__EXCERPTED PASSAGE__:
BEGIN
By Travis Roth on Monday, June 8, 2026 - 12:38

More than one way to do a task. Isn't modern software great? Wispr Flow is officially a keyboard so it can type in edit fields, which is convenient. Sadly, Apple has added security steps which is good, but no way to permanently approve your app you want to use which is bad, so using a microphone enabled keyboard on iOS is not as convenient as it could be.

By Jim Homme on Monday, June 8, 2026 - 13:06

Hi kool_tur, is ChatGPT properly punctuating your messages? It sounds like I have the wrong impression that my phone was passing messages into ChatGPT and not properly punctuating them.

By kool_turk on Monday, June 8, 2026 - 14:20

Hi Jim, for the phone, you will need to be a little bit careful because sometimes ChatGPT tends to put in little phrases at the end of your messages. I don't know why it does that. Maybe it interprets sounds around the room as speech. Who knows? I usually end up deleting those anyway manually. For some reason, it always inserts something like, thank you for watching, or thank you for listening. little phrases like that. I'm dictating all of this into ChatGPT right now, and if you pause in the right places, most of the time, it does a decent enough job.

I'll admit, I had to do a little bit of proofreading with this message, mainly because I'm speaking quietly. The microphone is about an arm's length away from where I'm sitting.

I'm also talking quietly because I don't want to wake up the rest of the household. It's after midnight here as I dictate this. I really should be typing it instead of dictating, but I just wanted to show you what it's capable of when you use normal dictation. And I'm also not pronouncing punctuation. All I'm doing is speaking normally.

By Jim Homme on Monday, June 8, 2026 - 16:00

And I thought I had to send all my messages to ChatGPT. I never thought to do dictation like this because I thought the on-screen button was using SIRI or whatever Apple's dictation uses.
END
__DATA FOR ANALYSIS__:
BEGIN
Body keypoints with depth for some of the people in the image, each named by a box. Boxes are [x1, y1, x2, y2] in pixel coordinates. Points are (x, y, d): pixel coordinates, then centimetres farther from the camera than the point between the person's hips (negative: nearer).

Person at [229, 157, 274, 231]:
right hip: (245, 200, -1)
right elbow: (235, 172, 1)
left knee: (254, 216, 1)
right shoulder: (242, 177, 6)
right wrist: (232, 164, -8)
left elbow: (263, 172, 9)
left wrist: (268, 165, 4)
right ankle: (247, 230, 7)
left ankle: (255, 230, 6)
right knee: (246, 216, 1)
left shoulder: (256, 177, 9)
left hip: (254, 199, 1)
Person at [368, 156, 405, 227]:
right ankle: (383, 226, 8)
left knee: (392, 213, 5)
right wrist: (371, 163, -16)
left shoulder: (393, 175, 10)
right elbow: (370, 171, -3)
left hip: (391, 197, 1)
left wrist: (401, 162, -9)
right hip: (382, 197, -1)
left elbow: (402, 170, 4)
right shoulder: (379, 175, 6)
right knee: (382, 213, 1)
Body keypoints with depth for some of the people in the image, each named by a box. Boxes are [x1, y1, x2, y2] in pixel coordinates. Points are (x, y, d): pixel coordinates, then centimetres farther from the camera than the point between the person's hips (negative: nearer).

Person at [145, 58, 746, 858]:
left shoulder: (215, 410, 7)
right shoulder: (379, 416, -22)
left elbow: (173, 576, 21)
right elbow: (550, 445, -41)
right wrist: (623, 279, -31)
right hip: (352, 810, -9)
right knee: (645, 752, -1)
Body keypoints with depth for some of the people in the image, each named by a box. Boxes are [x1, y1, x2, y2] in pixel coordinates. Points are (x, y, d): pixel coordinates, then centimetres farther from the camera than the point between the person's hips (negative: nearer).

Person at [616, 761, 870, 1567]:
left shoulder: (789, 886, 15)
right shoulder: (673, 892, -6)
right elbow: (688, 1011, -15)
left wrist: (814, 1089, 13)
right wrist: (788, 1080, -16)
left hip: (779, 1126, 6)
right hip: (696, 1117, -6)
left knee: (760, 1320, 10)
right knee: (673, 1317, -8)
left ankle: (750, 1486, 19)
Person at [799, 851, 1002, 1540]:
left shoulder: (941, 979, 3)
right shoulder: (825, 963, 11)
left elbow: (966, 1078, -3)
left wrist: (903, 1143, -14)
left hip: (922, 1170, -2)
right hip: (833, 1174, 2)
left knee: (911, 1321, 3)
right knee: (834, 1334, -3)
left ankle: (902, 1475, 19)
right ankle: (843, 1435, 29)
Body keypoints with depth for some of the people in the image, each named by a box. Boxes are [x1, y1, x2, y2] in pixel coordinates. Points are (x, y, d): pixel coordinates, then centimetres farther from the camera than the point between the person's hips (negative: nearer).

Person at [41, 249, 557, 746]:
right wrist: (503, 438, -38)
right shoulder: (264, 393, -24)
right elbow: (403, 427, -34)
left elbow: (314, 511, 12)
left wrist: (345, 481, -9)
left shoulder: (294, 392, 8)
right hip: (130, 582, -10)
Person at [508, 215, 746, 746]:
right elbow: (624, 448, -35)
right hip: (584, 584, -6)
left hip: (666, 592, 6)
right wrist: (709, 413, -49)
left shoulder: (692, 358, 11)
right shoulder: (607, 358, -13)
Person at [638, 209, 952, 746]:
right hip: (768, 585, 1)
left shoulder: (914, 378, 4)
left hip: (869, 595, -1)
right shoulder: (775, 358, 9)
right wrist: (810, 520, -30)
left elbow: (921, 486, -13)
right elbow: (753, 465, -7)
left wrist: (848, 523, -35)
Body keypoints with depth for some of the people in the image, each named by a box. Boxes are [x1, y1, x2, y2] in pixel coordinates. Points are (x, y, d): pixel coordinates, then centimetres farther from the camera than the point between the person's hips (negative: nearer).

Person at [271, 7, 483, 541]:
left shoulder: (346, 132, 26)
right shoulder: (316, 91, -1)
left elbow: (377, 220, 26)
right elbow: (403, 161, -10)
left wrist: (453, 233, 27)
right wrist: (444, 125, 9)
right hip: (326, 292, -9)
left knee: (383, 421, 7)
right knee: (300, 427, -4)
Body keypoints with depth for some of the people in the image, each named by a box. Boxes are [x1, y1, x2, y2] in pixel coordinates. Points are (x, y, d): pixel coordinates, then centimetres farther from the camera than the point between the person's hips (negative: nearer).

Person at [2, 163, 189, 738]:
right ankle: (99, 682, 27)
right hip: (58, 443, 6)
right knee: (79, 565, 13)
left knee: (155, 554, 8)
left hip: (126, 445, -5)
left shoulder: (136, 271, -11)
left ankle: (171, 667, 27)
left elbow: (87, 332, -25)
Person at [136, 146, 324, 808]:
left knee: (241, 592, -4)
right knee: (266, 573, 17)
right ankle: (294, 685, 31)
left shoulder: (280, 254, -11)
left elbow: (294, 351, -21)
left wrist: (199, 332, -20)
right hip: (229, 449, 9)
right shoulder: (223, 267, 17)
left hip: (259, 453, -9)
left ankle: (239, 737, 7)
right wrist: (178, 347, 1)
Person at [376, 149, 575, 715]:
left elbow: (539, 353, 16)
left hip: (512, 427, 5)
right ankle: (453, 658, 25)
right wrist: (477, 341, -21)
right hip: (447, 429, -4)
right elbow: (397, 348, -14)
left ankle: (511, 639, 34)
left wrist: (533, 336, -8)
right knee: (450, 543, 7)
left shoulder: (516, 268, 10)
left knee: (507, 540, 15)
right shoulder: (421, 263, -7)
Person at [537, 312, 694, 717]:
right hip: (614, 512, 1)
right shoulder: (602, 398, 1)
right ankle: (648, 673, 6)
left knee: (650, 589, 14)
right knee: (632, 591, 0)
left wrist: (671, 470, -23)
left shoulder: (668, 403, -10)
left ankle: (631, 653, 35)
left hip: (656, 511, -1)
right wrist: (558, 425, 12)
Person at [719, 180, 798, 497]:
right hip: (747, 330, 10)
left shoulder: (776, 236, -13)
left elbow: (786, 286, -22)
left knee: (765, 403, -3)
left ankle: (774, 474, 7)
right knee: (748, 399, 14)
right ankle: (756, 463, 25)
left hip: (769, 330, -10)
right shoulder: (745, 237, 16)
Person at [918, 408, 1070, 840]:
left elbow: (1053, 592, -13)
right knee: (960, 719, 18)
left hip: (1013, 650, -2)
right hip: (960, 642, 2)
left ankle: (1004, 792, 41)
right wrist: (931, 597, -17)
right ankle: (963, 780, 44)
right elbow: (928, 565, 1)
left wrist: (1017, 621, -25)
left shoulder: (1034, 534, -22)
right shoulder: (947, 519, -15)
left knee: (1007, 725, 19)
END
__TASK ITEM 1__: Reproduce the passage of the forum thread on dictation between "More than one" and "it could be.", inclusive.
__TASK ITEM 2__: Carry on the forum thread about dictating messages, picking up after its final post.

__EXERCISE RESULT 1__:
More than one way to do a task. Isn't modern software great? Wispr Flow is officially a keyboard so it can type in edit fields, which is convenient. Sadly, Apple has added security steps which is good, but no way to permanently approve your app you want to use which is bad, so using a microphone enabled keyboard on iOS is not as convenient as it could be.

__EXERCISE RESULT 2__:
By kool_turk on Tuesday, June 9, 2026 - 03:56

Hopefully this works. I'm dictating while converting a video at the same time. The fan on the computer is currently going nuts. It usually does when it converts a video. So, hopefully this turns out alright. There's two buttons for dictation. One is the normal Apple dictation one, and the other one is the one for ChatGPT. I think you'll be able to tell which one's which, because when you are dictating using ChatGPT, it will transfer voiceover to the earpiece. Not perfect for some people, but it works. I suppose if you really want to get around that, just use headphones when you know you're going to dictate. The only drawback with dictating into ChatGPT is if you are in a crowded room. Say, I was once in a crowded room, in a hospital ward, of all places, and it picked up the conversation from the people next to me. Like I said, not the best place to do dictating. I suppose you could whisper into it as well, but sometimes when you whisper... certain words like drain and train get mixed up by the model, but it's small things like that that you can usually fix manually. That is, if you take the time to fix things manually. I've seen a lot of people on here just dictate and not proofread before sending. I usually proofread before sending. That's just how I work. But again, I'm dictating all of this into ChatGPT, and I just stumbled over my words, so hopefully it didn't get tripped up. If it did, I'll just go back and edit it manually. But it does work quite well. I also find when I'm dictating, I tend to ramble, and forum messages end up being much longer because of it. But I think that's a me problem than a typing problem. I don't ramble when I'm typing. I ramble when I'm dictating. But you don't have to send it off into ChatGPT unless you want to actually get it to clean up your forum post and make it more professional. But what I'm doing now is dictating and rambling, it seems. So I will end right here.
PS, only needed minor editing this time, and again, no need to speak punctuations out loud.